De fictieve hoofdredacteur is soms ook een bewonderenswaardig type die door zijn medewerkers op handen gedragen wordt. Hij heeft het natuurlijke gezag om zijn redactie met milde hand te sturen, is eerlijk en geliefd bij iedereen. Of hij verricht ‘heldendaden’ die mogelijk zijn dankzij zijn positie. Zijn heldenstatus straalt af op zijn redactie, waardoor ook andere personages een soort heldenrol hebben. Andere personen, bijvoorbeeld ‘de vijand’, lijken daardoor juist minderwaardiger te worden.
Een hoofdredacteur die een duidelijke heldenstatus heeft verworven is Schuurman van ‘één van de grote bladen’ in een verhaal dat zich afspeelt in de jaren twintig van de vorige eeuw. Hij maakt indruk met zijn enorme kennis, vakkundigheid en helicopterview waarmee hij duidelijk boven zijn redactiechefs uitstijgt.
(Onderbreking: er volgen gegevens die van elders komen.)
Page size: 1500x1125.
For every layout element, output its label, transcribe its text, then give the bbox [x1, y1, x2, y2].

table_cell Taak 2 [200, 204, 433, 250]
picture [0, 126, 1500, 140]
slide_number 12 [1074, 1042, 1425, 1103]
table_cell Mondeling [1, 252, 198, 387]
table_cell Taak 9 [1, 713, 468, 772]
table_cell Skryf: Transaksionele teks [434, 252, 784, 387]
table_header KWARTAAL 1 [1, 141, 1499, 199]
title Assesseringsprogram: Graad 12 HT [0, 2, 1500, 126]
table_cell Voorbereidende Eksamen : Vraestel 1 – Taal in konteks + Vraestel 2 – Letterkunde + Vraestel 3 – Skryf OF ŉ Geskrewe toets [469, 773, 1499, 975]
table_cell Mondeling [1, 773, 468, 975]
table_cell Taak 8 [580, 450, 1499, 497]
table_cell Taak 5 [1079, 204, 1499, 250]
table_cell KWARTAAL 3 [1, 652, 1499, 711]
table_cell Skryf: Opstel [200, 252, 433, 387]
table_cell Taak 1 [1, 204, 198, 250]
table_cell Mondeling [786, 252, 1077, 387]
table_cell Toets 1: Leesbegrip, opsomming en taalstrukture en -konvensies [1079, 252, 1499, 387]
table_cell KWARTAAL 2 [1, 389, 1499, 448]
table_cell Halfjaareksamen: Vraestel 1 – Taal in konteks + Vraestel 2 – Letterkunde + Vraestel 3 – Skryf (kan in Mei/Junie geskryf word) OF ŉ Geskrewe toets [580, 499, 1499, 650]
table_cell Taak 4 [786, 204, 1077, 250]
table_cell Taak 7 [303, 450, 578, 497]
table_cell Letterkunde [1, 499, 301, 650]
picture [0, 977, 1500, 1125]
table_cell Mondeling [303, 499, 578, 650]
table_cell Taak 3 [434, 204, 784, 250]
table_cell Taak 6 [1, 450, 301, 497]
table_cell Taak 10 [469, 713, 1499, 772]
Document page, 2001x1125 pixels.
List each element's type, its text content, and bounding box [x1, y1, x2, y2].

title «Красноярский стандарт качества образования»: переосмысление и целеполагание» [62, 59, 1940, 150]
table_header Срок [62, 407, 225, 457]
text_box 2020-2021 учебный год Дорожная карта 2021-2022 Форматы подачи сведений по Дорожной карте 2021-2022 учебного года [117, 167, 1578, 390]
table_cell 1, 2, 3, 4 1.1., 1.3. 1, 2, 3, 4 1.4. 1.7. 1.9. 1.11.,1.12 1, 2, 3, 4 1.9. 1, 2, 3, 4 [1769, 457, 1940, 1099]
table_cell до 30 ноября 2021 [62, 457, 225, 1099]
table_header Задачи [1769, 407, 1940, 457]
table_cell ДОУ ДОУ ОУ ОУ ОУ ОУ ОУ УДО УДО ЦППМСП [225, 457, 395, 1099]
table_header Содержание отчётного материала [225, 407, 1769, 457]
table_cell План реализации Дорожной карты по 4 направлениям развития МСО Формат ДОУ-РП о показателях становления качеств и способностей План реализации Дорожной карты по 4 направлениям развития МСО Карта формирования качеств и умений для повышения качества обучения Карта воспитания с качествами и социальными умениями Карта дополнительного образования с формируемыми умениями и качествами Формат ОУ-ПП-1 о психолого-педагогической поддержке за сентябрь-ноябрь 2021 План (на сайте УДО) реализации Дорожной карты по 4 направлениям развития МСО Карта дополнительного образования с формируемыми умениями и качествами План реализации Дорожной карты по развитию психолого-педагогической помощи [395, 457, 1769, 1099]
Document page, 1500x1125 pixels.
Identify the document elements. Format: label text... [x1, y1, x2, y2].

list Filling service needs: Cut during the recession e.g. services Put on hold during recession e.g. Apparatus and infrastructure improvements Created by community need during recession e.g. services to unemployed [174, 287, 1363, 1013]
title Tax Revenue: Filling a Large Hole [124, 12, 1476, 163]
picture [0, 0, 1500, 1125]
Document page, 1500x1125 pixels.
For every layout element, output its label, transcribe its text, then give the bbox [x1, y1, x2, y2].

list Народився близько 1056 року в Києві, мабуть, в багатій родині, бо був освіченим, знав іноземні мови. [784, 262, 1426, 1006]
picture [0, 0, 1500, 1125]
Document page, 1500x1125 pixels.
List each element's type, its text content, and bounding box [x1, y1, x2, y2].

‘‘Ik geef toe, dat er afdeelingschefs zijn, die alleen iets gevoelen voor hun eigen rubriek. Dat is een grote fout. In zijn soort is natuurlijk alles belangrijk en het is begrijpelijk, dat ieder vecht voor zijn eigen rubriek. Maar daarnaast dient ieder ook andere rubrieken te begrijpen en tot zekere hoogte de waarde ervan te kunnen schatten. Een typisch voorbeeld van het juiste inzicht vindt je bij den baas. Schuurman, die toch inderdaad belangrijk werk levert – hij schrijft immers zijn hoofdartikelen, zijn polemieken en beschouwingen – heeft een buitengewone kijk op de waarde van de kunst, van wetenschappen, van sport en hij probeert in zijn gesprekken – ik ben er zoo vaak bij geweest – ieder zooveel mogelijk te overtuigen van het nut en de belangrijkheid ook van andere rubrieken. Alleen op die manier krijg je samenwerking tusschen de verschillende afdeelingen en daardoor een evenwichtige krant, evenwichtig in dien zin, dat op een bepaald oogenblik aan een zeer belangrijke gebeurtenis een zeer belangrijke plaats wordt gegeven.’’ (Uit: De man in de tang, Roman uit de Amsterdamsche krantenwereld, A.P.M. Mousssault, 1946)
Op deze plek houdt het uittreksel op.